### [About this exercise]
Reproduce the listing below word for word, omitting the pictures.

### [The records]
^^^^^^^^
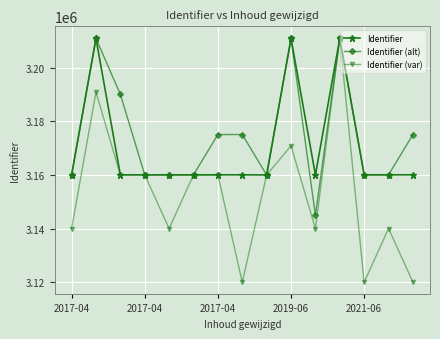

What is the maximum value for Identifier?

3210850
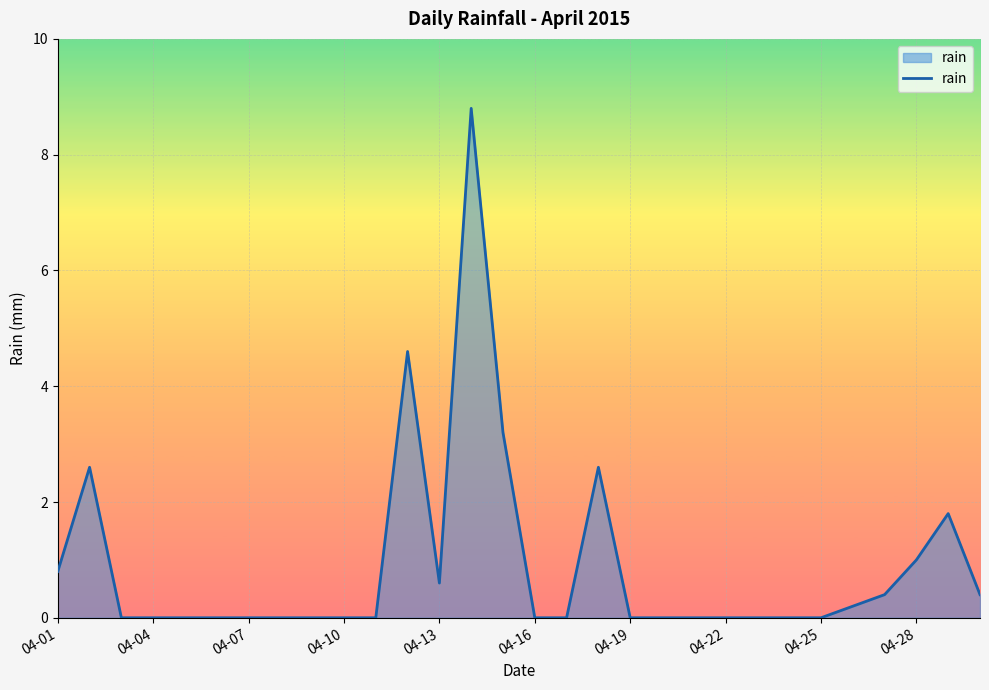

What is the maximum value shown in the chart?

8.8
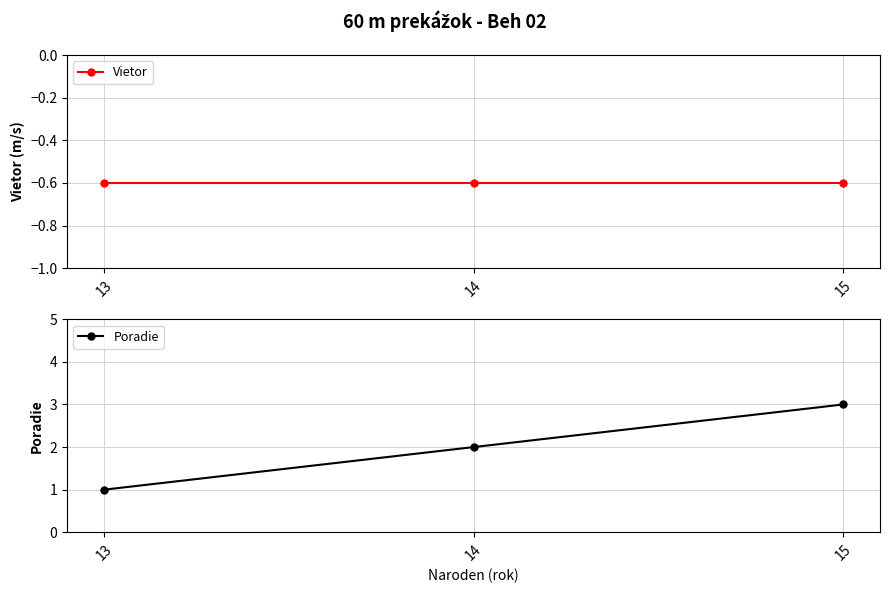

Reading left to right, list all the values displayed in this chart.

Vietor: -0.6	-0.6	-0.6
Poradie: 1.0	2.0	3.0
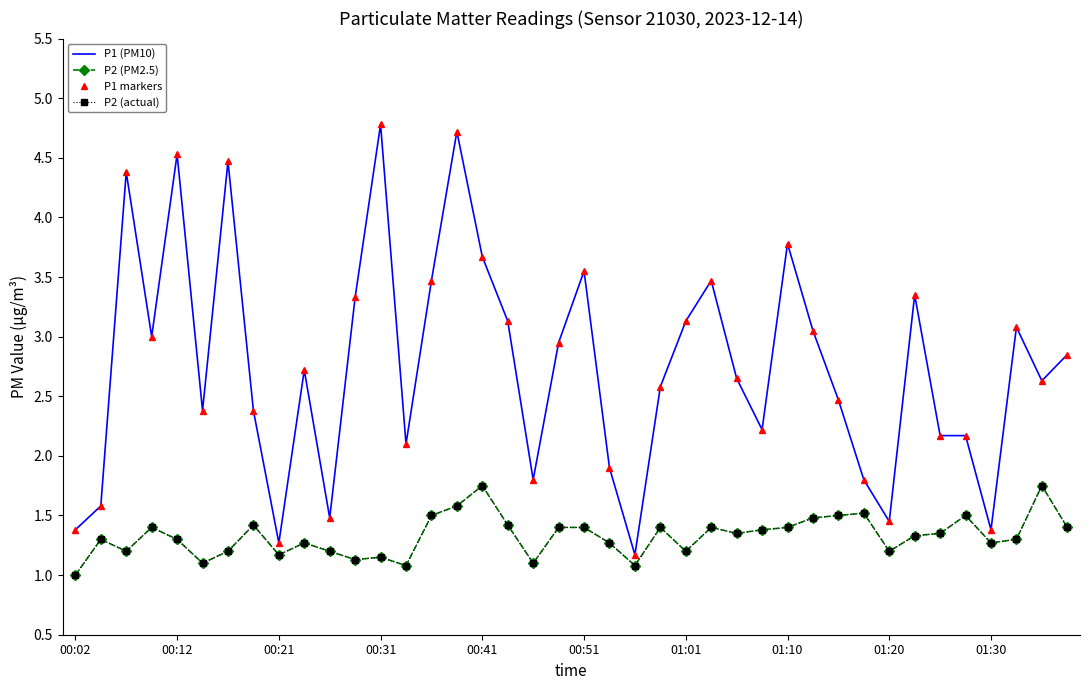

Does the chart have visible grid lines?

No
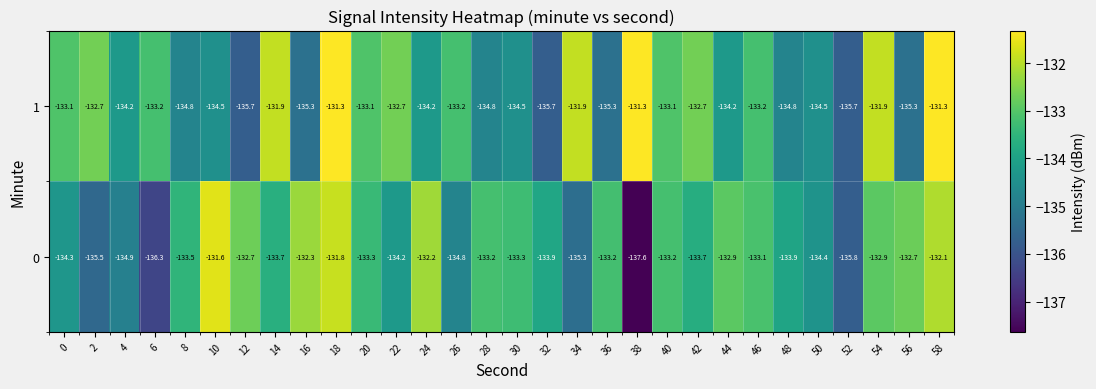

Is it true that 0 equals -134.8 at 26?

True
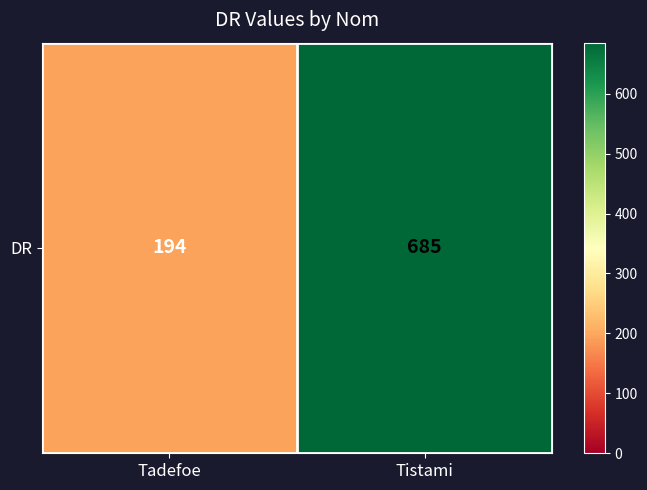

What is the average value?

440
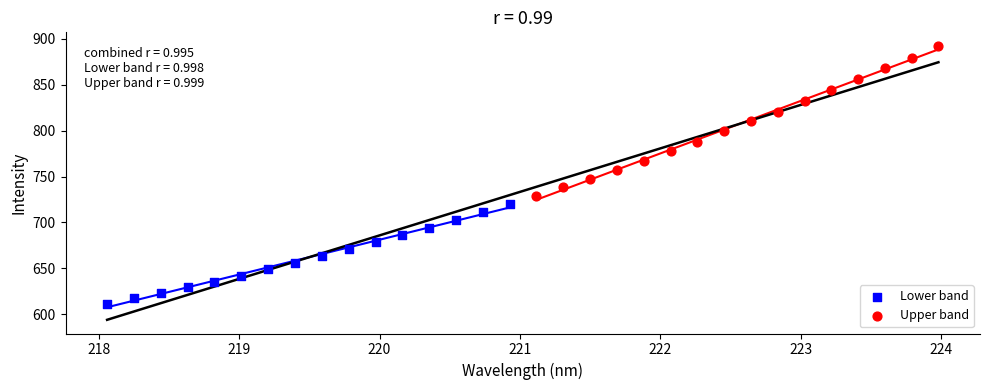

Which series has the widest spread of Y values?

Upper band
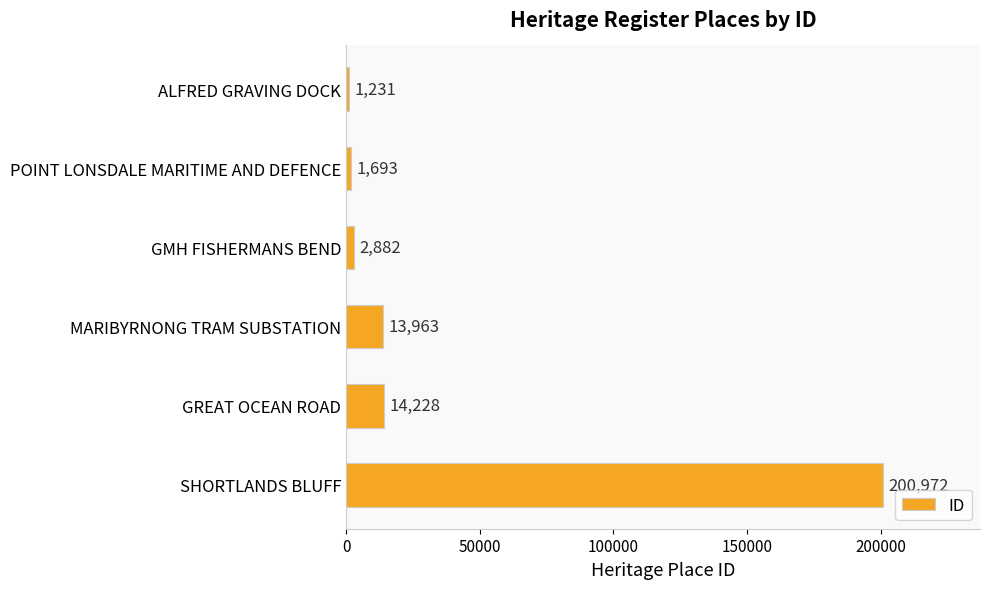

What is the change in value from MARIBYRNONG TRAM SUBSTATION to GREAT OCEAN ROAD?

+265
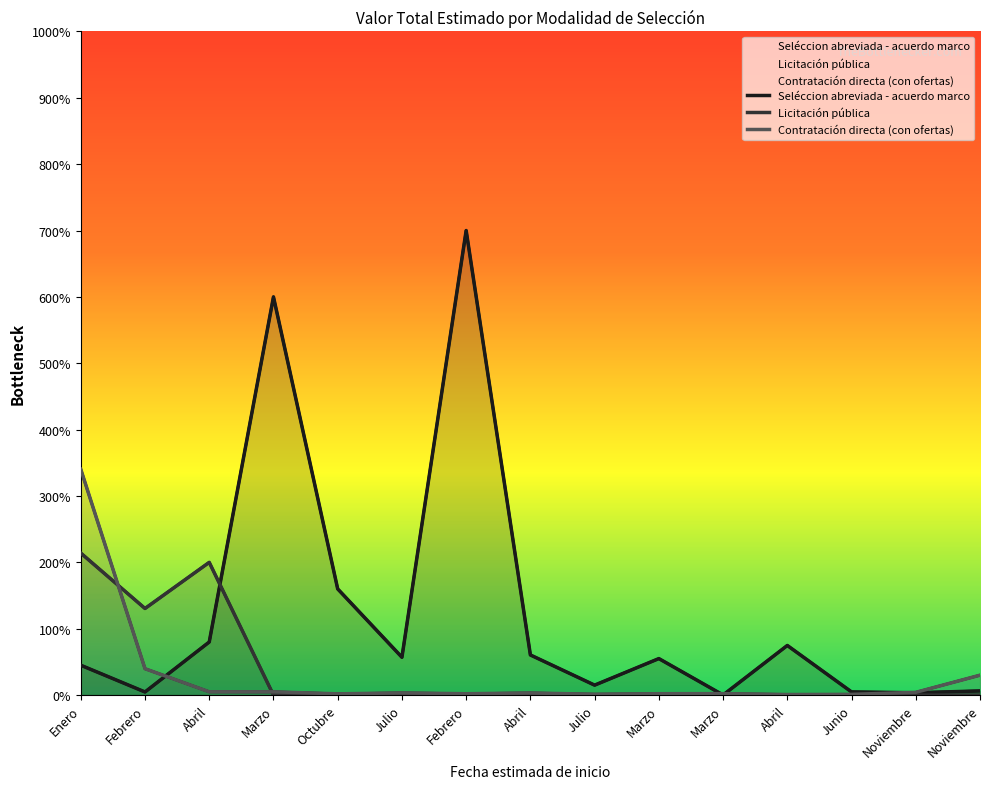

Is it true that Contratación directa (con ofertas) equals 397454438 at Febrero?

True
^^^^^^^^
### [Solution]
What is the maximum value for Identifier?

3210850

What is the maximum value shown in the chart?

8.8

Reading left to right, list all the values displayed in this chart.

Vietor: -0.6	-0.6	-0.6
Poradie: 1.0	2.0	3.0

Does the chart have visible grid lines?

No

Is it true that 0 equals -134.8 at 26?

True

What is the average value?

440

Which series has the widest spread of Y values?

Upper band

What is the change in value from MARIBYRNONG TRAM SUBSTATION to GREAT OCEAN ROAD?

+265

Is it true that Contratación directa (con ofertas) equals 397454438 at Febrero?

True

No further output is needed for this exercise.